First, accuse the president, members of Congress, or media figures who suggest that perhaps there is the need to look at our country's ineffective gun laws of politicizing the tragedy.
Sean Hannity last night began a segment on the Navy Yard shooting question Fox News analyst Juan Williams about why advocates of gun safety laws “race to politicize atragedy and advance an agenda.”
Williams responded appropriately, turning Hannity's question on its head: “I don't think there is a race to politicize it except coming from the right,” he said. “And the race to politicize it from the right is, 'Oh don't bring up guns. Don't mention guns. Guns have nothing to do with it.' ”
Next, conservatives point to any cause of the tragedy that is not the actual instrument of death. After the tragic Sandy Hook school shooting, National Rifle Association head Wayne LaPierre, cast part of the blame on violent video games. This has now become the go to talking point for the right.
For example, just yesterday on Fox & Friends, newly minted cohost Elizabeth Hasselbeck asked, “Is there a link between a certain age group or demo in this -- twenty to thirty-four year old men, perhaps, that are playing these video games and then their violent actions? We have yet to find out.”
Actually we have. According to a 2013 study published in the Journal of Aggression, Maltreatment & Trauma, “Media use was not associated with either increased or decreased risk of adult criminality.”
No matter the research -- Fox News psychiatrist Keith Ablow declared violent video games are “no different than heroin or cocaine, but potentially more of a public health threat.”
Glenn Beck utilized a slightly different version of this excuse. First the host told his audience he was “not blaming video games for this [Navy Yard] shooting” or calling for a ban on video games, because “that's what progressives do.”
Beck then went on to indict national culture, claiming, “A gun ban is just as useless and wasteful as a video game ban. The answer is not, or will it ever be found, in what we take out of our society. But rather in what we have lost and must put back into our society.”

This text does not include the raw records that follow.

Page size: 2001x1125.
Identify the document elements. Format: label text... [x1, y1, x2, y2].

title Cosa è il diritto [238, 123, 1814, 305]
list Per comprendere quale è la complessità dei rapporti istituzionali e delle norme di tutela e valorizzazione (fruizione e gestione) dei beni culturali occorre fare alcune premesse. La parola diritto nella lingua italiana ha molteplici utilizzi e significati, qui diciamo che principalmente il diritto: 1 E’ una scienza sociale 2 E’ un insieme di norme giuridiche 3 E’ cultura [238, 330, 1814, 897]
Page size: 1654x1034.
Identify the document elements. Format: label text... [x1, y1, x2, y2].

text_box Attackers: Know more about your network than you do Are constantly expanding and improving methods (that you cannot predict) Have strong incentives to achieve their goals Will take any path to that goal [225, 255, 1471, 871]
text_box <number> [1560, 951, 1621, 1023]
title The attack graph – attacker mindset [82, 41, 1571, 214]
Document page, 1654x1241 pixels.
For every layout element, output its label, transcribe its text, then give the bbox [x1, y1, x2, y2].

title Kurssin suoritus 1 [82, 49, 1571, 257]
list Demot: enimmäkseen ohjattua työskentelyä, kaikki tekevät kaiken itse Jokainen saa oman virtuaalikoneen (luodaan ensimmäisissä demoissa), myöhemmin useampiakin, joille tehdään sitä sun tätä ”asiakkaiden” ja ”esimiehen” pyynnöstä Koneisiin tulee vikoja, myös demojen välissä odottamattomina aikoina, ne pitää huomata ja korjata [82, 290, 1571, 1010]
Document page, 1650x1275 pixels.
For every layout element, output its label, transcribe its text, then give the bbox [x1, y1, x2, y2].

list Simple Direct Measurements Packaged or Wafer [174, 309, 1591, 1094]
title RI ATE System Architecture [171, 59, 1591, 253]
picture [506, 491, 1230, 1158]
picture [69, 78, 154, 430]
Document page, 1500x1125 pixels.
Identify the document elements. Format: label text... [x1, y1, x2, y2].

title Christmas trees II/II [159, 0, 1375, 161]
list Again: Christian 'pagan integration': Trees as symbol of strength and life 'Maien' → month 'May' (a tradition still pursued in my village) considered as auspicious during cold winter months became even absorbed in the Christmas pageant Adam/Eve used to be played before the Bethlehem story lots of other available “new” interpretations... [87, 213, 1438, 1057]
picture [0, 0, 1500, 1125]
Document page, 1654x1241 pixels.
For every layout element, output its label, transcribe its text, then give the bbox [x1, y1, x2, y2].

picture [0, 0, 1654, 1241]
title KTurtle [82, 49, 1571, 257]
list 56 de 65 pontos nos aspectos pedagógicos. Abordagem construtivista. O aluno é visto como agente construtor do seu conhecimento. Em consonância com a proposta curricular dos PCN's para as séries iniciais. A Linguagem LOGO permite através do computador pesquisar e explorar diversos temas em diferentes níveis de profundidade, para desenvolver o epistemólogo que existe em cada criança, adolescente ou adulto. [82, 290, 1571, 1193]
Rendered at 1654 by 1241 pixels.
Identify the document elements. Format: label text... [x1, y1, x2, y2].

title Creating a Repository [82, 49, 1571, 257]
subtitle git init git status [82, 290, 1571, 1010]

The right only raises the issue of violent video games and “culture” to create a diversion, attempting to avoid confronting the problem of our broken gun safety laws. The longer they can distract the public and the media, the more likely the public is to move on from the topic with no action taken. Like so many other issues, conservatives have chosen to respond not with a serious conversation of how to confront public policy problems, but by arming their base with fact-free talking points on issues they have no intention of doing anything about.